MARCIANISE/CAPODRISE. Un debito di appena 200 euro per una partita di cocaina non pagata ha scatenato una brutale aggressione, rivelando il modus operandi di un gruppo criminale legato al clan Belforte, noto come i “Mazzacane” di Marcianise. Le indagini condotte dai carabinieri del Nucleo investigativo del Comando provinciale di Caserta, sotto la direzione della DDA, hanno portato all’arresto di Antonio Amoriello e Alessandro Del Prete, entrambi 36enni. Amoriello è recluso in carcere già da novembre, mentre per Del Prete, pugile ed ex dipendente di un autolavaggio, sono stati disposti i domiciliari. Ma la vicenda si allarga ben oltre i due arrestati: tra gli indagati a piede libero spiccano anche due donne, Filomena Anziano e Maria Amoriello, che avrebbero avuto un ruolo nella spedizione punitiva. Una delle due in particolare avrebbe
Caccia all’artigiano
Secondo quanto emerso, la vittima – un artigiano 44enne di Capodrise – sarebbe stata ricercata in più luoghi prima di essere trovata e colpita con una violenza inaudita. Il gruppo lo ha raggiunto e aggredito con mazze da baseball, procurandogli fratture alle costole e una profonda ferita al braccio. Ma la furia degli aggressori non si è fermata: la madre anziana dell’uomo è stata minacciata, segnale chiaro di un metodo mafioso teso a incutere timore e mantenere il controllo del territorio.
Se gli esecutori materiali dell’aggressione sarebbero stati Amoriello e Del Prete, con la supervisione di Giovanni Anziano – storico esponente del clan già condannato in passato – le indagini hanno portato alla luce il coinvolgimento di altre quattro persone, tra cui le due donne. Filomena Anziano è la sorella di Giovanni, mentre Maria Amoriello è parente di Antonio. Il loro ruolo non si sarebbe limitato a una presenza passiva: gli investigatori ritengono che abbiano partecipato attivamente alla pianificazione dell’aggressione, contribuendo a individuare gli spostamneti della vittima in riferimento all’attività commerciale della madre.
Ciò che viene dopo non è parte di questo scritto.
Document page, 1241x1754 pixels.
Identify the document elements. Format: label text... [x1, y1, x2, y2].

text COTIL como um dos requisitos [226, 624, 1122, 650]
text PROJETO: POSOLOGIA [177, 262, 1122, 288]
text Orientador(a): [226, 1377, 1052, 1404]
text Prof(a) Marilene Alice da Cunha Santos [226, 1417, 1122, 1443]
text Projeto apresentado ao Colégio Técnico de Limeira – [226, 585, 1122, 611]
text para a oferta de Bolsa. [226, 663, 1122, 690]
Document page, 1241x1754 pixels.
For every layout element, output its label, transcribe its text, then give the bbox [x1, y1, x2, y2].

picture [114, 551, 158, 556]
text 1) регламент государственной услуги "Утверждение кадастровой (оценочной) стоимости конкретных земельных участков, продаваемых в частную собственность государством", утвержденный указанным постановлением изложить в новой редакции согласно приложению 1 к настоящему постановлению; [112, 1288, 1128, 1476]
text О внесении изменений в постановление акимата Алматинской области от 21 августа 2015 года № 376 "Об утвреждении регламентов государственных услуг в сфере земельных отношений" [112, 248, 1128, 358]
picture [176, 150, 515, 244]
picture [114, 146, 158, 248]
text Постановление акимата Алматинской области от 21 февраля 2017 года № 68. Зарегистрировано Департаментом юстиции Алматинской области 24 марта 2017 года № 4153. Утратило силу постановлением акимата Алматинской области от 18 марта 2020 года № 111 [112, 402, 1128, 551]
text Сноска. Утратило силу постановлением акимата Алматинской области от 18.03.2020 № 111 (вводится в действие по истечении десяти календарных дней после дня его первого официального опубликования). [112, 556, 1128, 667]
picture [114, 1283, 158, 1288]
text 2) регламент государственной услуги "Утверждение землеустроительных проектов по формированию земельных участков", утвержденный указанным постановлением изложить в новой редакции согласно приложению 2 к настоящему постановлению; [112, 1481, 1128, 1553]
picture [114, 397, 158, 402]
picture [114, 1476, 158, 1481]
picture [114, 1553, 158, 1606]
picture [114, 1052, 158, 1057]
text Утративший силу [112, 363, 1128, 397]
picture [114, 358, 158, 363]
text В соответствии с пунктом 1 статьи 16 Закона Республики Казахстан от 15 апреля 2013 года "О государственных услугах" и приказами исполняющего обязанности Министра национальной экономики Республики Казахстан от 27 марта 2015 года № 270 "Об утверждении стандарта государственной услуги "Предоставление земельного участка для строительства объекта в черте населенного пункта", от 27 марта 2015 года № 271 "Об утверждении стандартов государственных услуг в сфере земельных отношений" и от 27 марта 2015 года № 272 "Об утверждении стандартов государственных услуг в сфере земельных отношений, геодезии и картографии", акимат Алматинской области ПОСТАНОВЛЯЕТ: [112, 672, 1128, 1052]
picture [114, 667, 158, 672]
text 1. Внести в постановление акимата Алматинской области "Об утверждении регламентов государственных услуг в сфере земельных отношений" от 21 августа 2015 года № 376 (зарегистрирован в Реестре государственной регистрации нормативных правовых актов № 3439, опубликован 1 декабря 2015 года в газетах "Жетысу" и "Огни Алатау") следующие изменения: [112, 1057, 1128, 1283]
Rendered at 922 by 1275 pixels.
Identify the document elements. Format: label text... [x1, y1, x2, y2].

Il sistema delle estorsioni e il controllo del territorio
L’episodio si inserisce in un contesto più ampio di controllo delle attività illecite legate allo spaccio di droga. Le intercettazioni hanno rivelato che il pestaggio della vittima non era solo un atto di ritorsione per un pagamento mancato, ma un segnale chiaro rivolto a chiunque fosse in ritardo con il denaro dovuto al clan. Il messaggio era inequivocabile: nessuno può permettersi di non pagare.
Gli inquirenti stanno cercando di ricostruire il ruolo preciso di tutti gli indagati, inclusi gli altri due a piede libero, Francesco Bianco e Francesco Saverio Chiorri (unico indagato di Capodrise). Nei prossimi giorni si attende il Riesame per Amoriello in riferimento , mentre le posizioni degli altri quattro indagati a piede libero non avranno sviluppi in termini di misure ma solo investigativi in riferimento alla conclusione dell’indagine. Il gip non ha ritenuto necessarie per loro le misure cautelari.